◆ Required action A ◆
According to the network visibility text, which devices does the access layer use to capture raw data flowing into the network?
◆ Required action B ◆
Write out everything in the network visibility text from "IT professionals understand" down to "as cloud applications.".

Reading text Block Start

IT professionals understand that a network architecture encompasses the entire network typology and environment of an organization. It includes hardware, software, wired, security and monitoring tools, a plethora of wired and wireless, physical and virtual devices, as well as cloud applications.

Mention network visibility architecture, though, and you'll often get questioning looks or reluctant nods. But a network is not complete without an associated visibility architecture as a trusted partner. Think of Visibility Architecture as an Extra Insurance policy, providing a valuable additional layer of security and peace of mind while improving your network performance.

A network visibility architecture includes an access layer using devices such as network taps and SPAN reports to capture raw data flowing into the network. Network packet brokers (NPBs) sit at the control layer providing intelligent data filtering and software capabilities such as load balancing, SSL decryption, data masking, deduplication, and packet trimming. NPBs are like traffic cops in some ways, they make sure the right traffic is sent to the right tool at the right time. The monitoring layer includes network monitoring and security tools, companies typically have several tools performing a variety of functions. But tools are only as useful as the data they receive.

A network visibility architecture should:

  • Discover and prevent blind spots
  • Maximize ROI while keeping costs in check
  • Simplify network management

In terms of visibility architecture, a one-size-fits-all concept does not apply, and each architecture design must be tailored to the specific requirements of an enterprise's network and overall business strategy. However, there is one thing common to all visibility architecture designs and that is reducing network costs without compromising performance or security.

Let's face it, network security and monitoring tools are expensive and budgets are tight. One significant way that visibility architecture reduces network costs is that it extends the life of the tools you currently have by improving their efficiency and performance. Let's take a quick look at some ways to achieve this:

Intelligent data filtering performed by an NPB and associated software significantly reduces the amount of unnecessary data sent to tools, increases their efficiency, and enables greater scalability.

Reading text Block End
Data shown Block Start

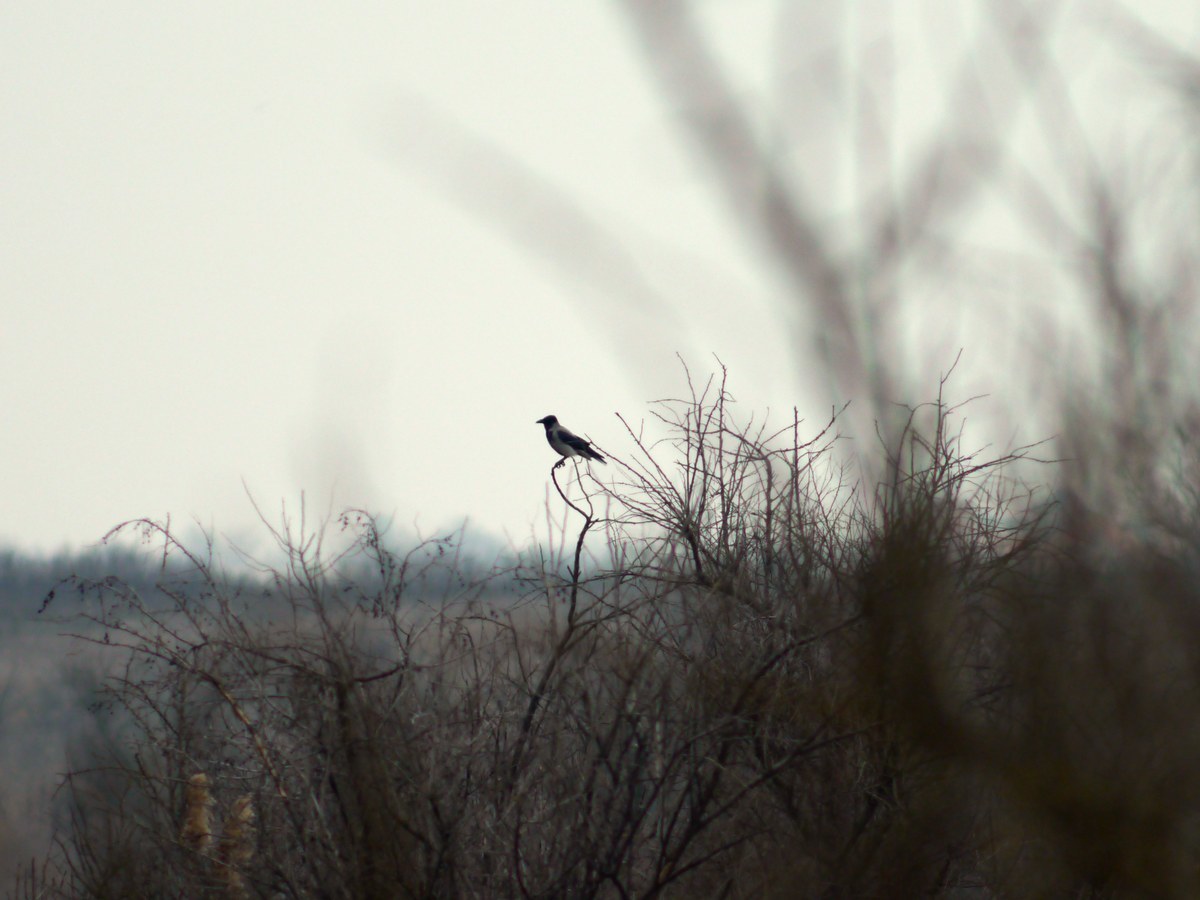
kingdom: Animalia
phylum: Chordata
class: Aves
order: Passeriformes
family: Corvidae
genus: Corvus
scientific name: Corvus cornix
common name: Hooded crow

Data shown Block End
Data shown Block Start

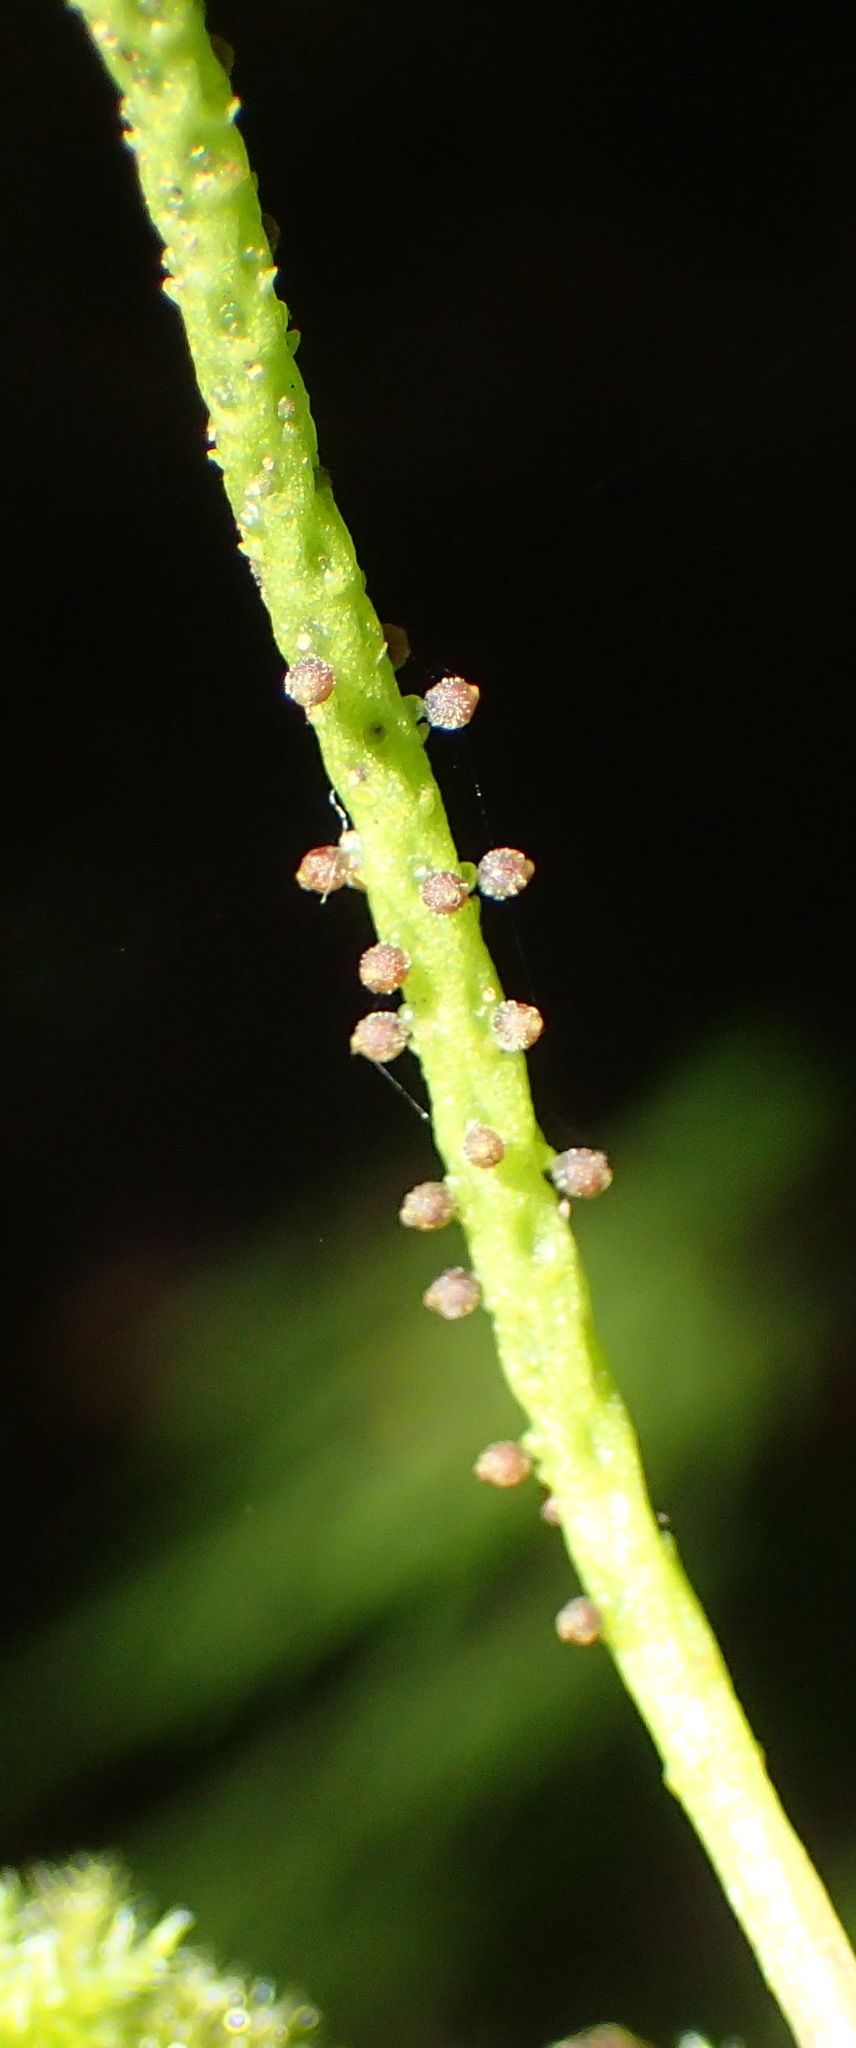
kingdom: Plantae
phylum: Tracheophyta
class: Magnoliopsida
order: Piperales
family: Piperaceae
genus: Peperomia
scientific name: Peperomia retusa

Data shown Block End

◆ Answer A ◆
Network taps and SPAN reports.

◆ Answer B ◆
IT professionals understand that a network architecture encompasses the entire network typology and environment of an organization. It includes hardware, software, wired, security and monitoring tools, a plethora of wired and wireless, physical and virtual devices, as well as cloud applications.